Commento di Fra Marcello Buscemi e Suor Cristiana Scandura
Lunedì della II settimana del Tempo Ordinario
Letture: Eb 5,1-10 Sal 109 Mc 2,18-22
Riflessione biblica
“Vino nuovo in otri nuovi” (Mc 2,18-22). La vita cristiana è basata su una triplice novità: dalla legge al Vangelo, dall’esteriorità all’interiorità, dall’assenza alla presenza di Gesù, il Messia di Dio. La novità del Vangelo: “nella pienezza del tempo, Dio mandò il suo Figlio, nato da donna, nato sotto la Legge, per riscattare quelli che erano sotto la Legge, perché ricevessimo l’adozione a figli” (Gal 4,4-5).
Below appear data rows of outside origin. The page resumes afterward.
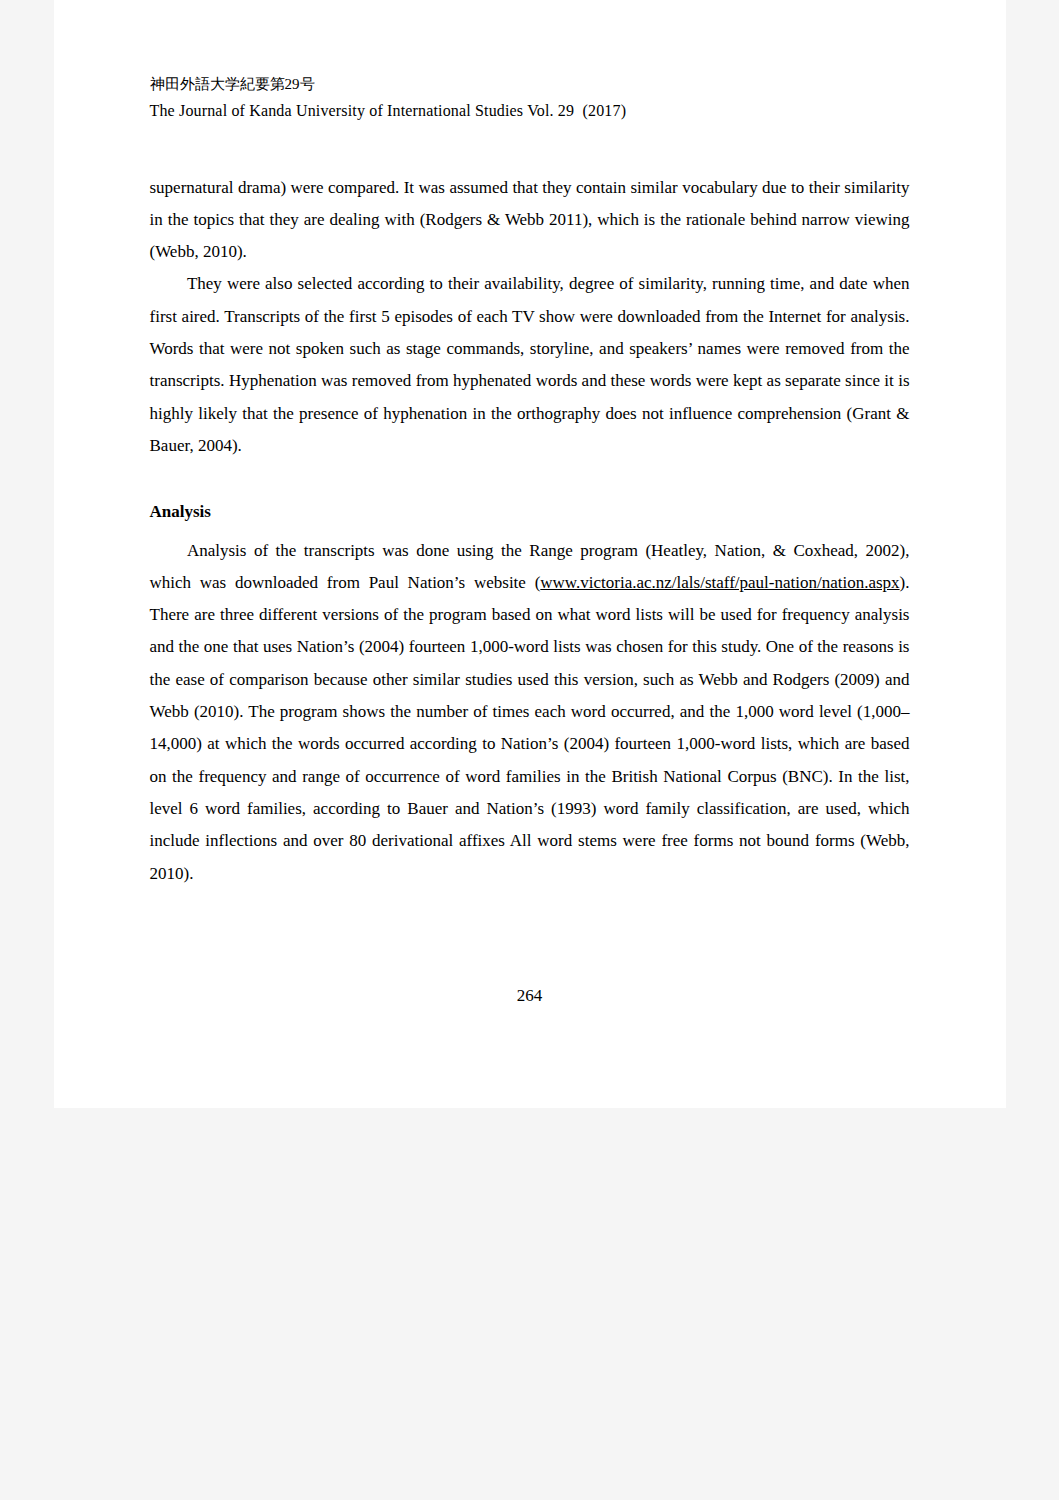神田外語大学紀要第29号
The Journal of Kanda University of International Studies Vol. 29 (2017)
supernatural drama) were compared. It was assumed that they contain similar vocabulary due to their similarity in the topics that they are dealing with (Rodgers & Webb 2011), which is the rationale behind narrow viewing (Webb, 2010).
They were also selected according to their availability, degree of similarity, running time, and date when first aired. Transcripts of the first 5 episodes of each TV show were downloaded from the Internet for analysis. Words that were not spoken such as stage commands, storyline, and speakers’ names were removed from the transcripts. Hyphenation was removed from hyphenated words and these words were kept as separate since it is highly likely that the presence of hyphenation in the orthography does not influence comprehension (Grant & Bauer, 2004).
Analysis
Analysis of the transcripts was done using the Range program (Heatley, Nation, & Coxhead, 2002), which was downloaded from Paul Nation’s website (www.victoria.ac.nz/lals/staff/paul-nation/nation.aspx). There are three different versions of the program based on what word lists will be used for frequency analysis and the one that uses Nation’s (2004) fourteen 1,000-word lists was chosen for this study. One of the reasons is the ease of comparison because other similar studies used this version, such as Webb and Rodgers (2009) and Webb (2010). The program shows the number of times each word occurred, and the 1,000 word level (1,000–14,000) at which the words occurred according to Nation’s (2004) fourteen 1,000-word lists, which are based on the frequency and range of occurrence of word families in the British National Corpus (BNC). In the list, level 6 word families, according to Bauer and Nation’s (1993) word family classification, are used, which include inflections and over 80 derivational affixes All word stems were free forms not bound forms (Webb, 2010).
264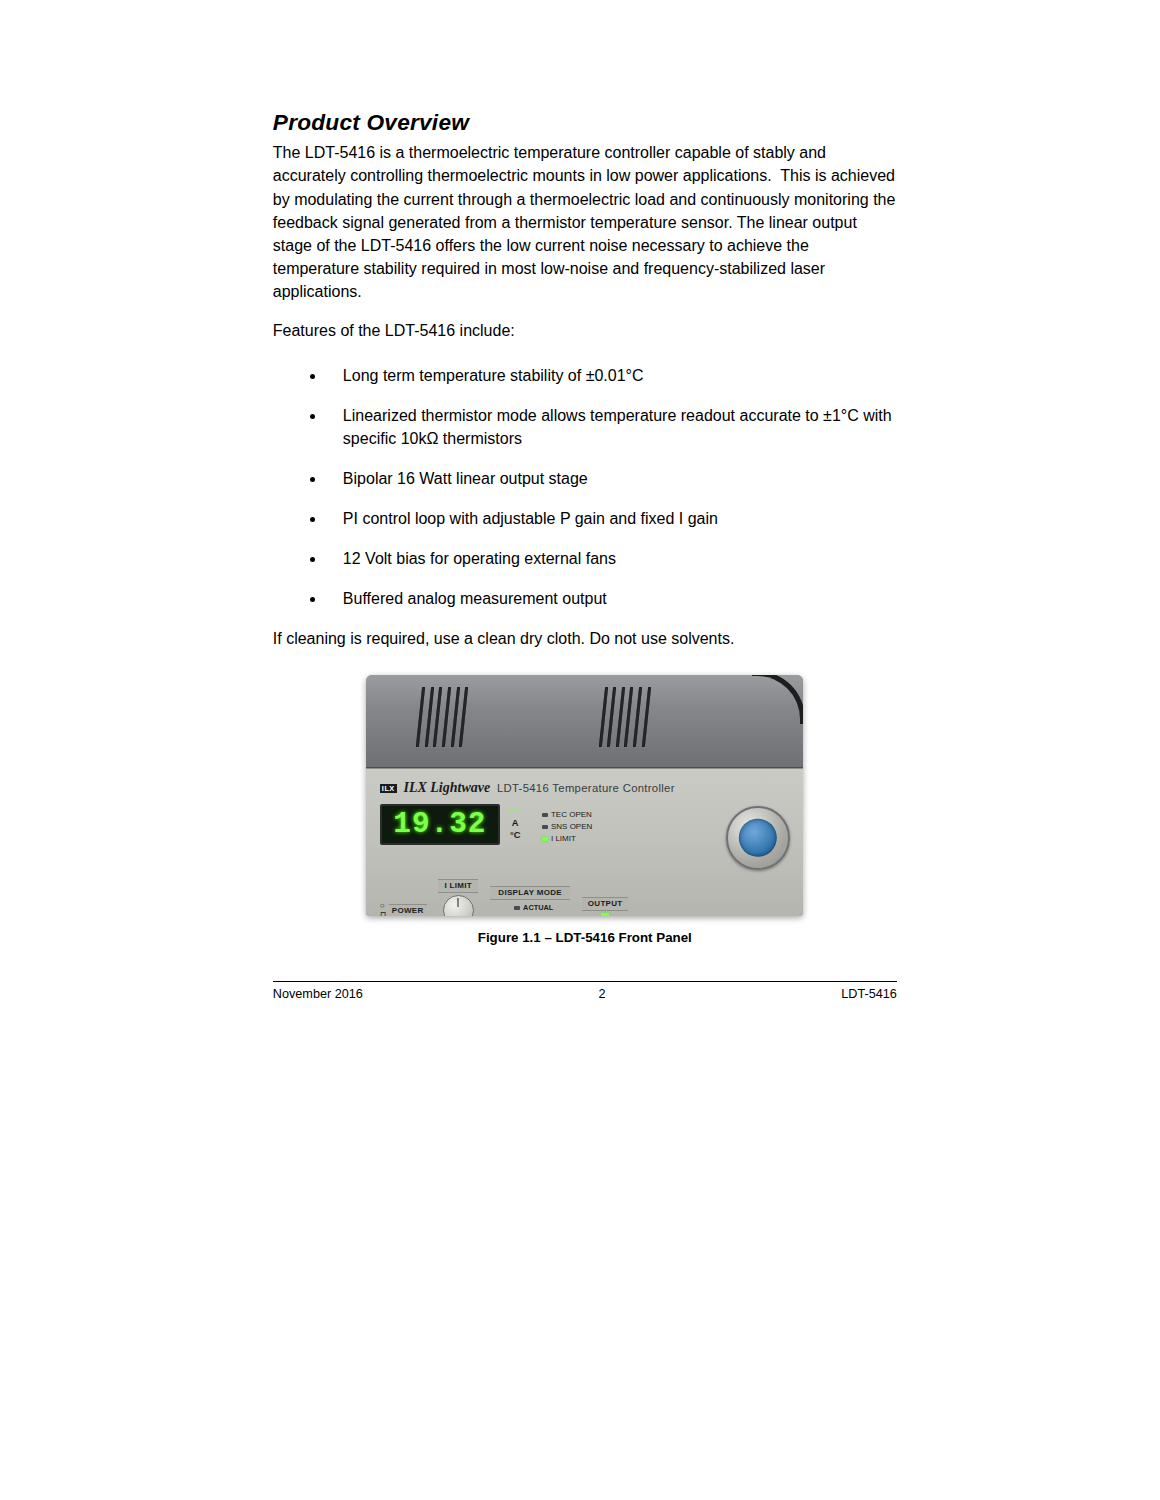Product Overview
The LDT-5416 is a thermoelectric temperature controller capable of stably and accurately controlling thermoelectric mounts in low power applications. This is achieved by modulating the current through a thermoelectric load and continuously monitoring the feedback signal generated from a thermistor temperature sensor. The linear output stage of the LDT-5416 offers the low current noise necessary to achieve the temperature stability required in most low-noise and frequency-stabilized laser applications.
Features of the LDT-5416 include:
Long term temperature stability of ±0.01°C
Linearized thermistor mode allows temperature readout accurate to ±1°C with specific 10kΩ thermistors
Bipolar 16 Watt linear output stage
PI control loop with adjustable P gain and fixed I gain
12 Volt bias for operating external fans
Buffered analog measurement output
If cleaning is required, use a clean dry cloth. Do not use solvents.
ILX ILX Lightwave LDT-5416 Temperature Controller
19.32
•••
A
°C
TEC OPEN
SNS OPEN
I LIMIT
○
⊓
|
⊥
POWER
I LIMIT
04
DISPLAY MODE
ACTUAL
SET
TE CURRENT
OUTPUT
ON
Figure 1.1 – LDT-5416 Front Panel
November 2016 2 LDT-5416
È Dio, infatti, che si fa presente a noi in Gesù; nella sua parola ci libera dai condizionamenti della legge, nella fede ci rende obbedienti alla volontà di Dio, nell’amore ci fa agire da figli di Dio. Il primato dell’interiorità: non è questione di praticare il digiuno o altre regole, ma di avere “un cuore nuovo e uno spirito nuovo”: “Vi darò un cuore nuovo, metterò dentro di voi uno spirito nuovo, toglierò da voi il cuore di pietra e vi darò un cuore di carne. Porrò il mio Spirito dentro di voi e vi farò vivere secondo i miei statuti e vi farò osservare e mettere in pratica le mie leggi” (Ez 36,26-27). La presenza di Gesù: rinnovati dallo Spirito, facciamo tutto in Gesù, con Gesù e per Gesù; allora non c’è spazio né per il “digiuno” o per “la tristezza”, perché l’amore di Gesù ci trasfigura se ci lasciamo penetrare dalla sua gioia, ci rende “pacifici” se la sua pace dimora in noi, ci libera dal nostro egoismo se rimaniamo nel suo amore. È Gesù “il vino nuovo” che rende gioioso il vivere quotidiano. Rinnoviamo il nostro cuore: camminiamo in Gesù e con Gesù per rendere il nostro cuore docile alle esigenze del suo amore e far operare in noi il suo Spirito per produrre il suo frutto, l’amore, divenendo donatori di gioia per gli afflitti, costruttori di pace nella pazienza e nel domino di noi stessi.
Lettura esistenziale
“Ora i discepoli di Giovanni e i farisei stavano facendo un digiuno. Si recarono allora da Gesù e gli dissero: «Perché i discepoli di Giovanni e i discepoli dei farisei digiunano, mentre i tuoi discepoli non digiunano?»” (Mc 2,18). Questa domanda, in fondo, nasconde un’accusa di poca devozione riscontrata dai farisei in Gesù e nei suoi discepoli. I farisei, che digiunano spesso, hanno un’idea ben precisa di religiosità: il pio israelita, il devoto, rispetta con puntiglio ogni norma della Legge, vive con timore e rispetto la propria vita e si nega ogni eccesso. Ancora oggi molti hanno questa idea: la persona devota è mortificata e penitente, compassata e seriosa. Gesù, invece, viene accusato di essere un mangione e un beone, perché non rientra nell’idea di devozione che hanno i farisei. Gesù replica che la fede produce gioia; che l’incontro con Dio non è la partecipazione ad un funerale ma ad una bella festa di nozze. Se dimentichiamo questa dimensione tradiamo la visione biblica di Dio. Il digiuno che Gesù aborrisce è quello di chi si priva delle cose e dei piaceri, fingendo zelo e accumulando invece tristezza e rabbia nel cuore. Dio non può gradire questo genere di digiuno. Il digiuno che Gesù predilige è invece vivere ogni giorno con gioia spostando il baricentro da se stessi al fratello. Spesso poi il vero digiuno non è quello che noi decidiamo di fare, ma quello che gli altri o gli eventi ci inducono a fare. Impariamo a cogliere queste occasioni provvidenziali con gioia, facendone un’offerta d’amore.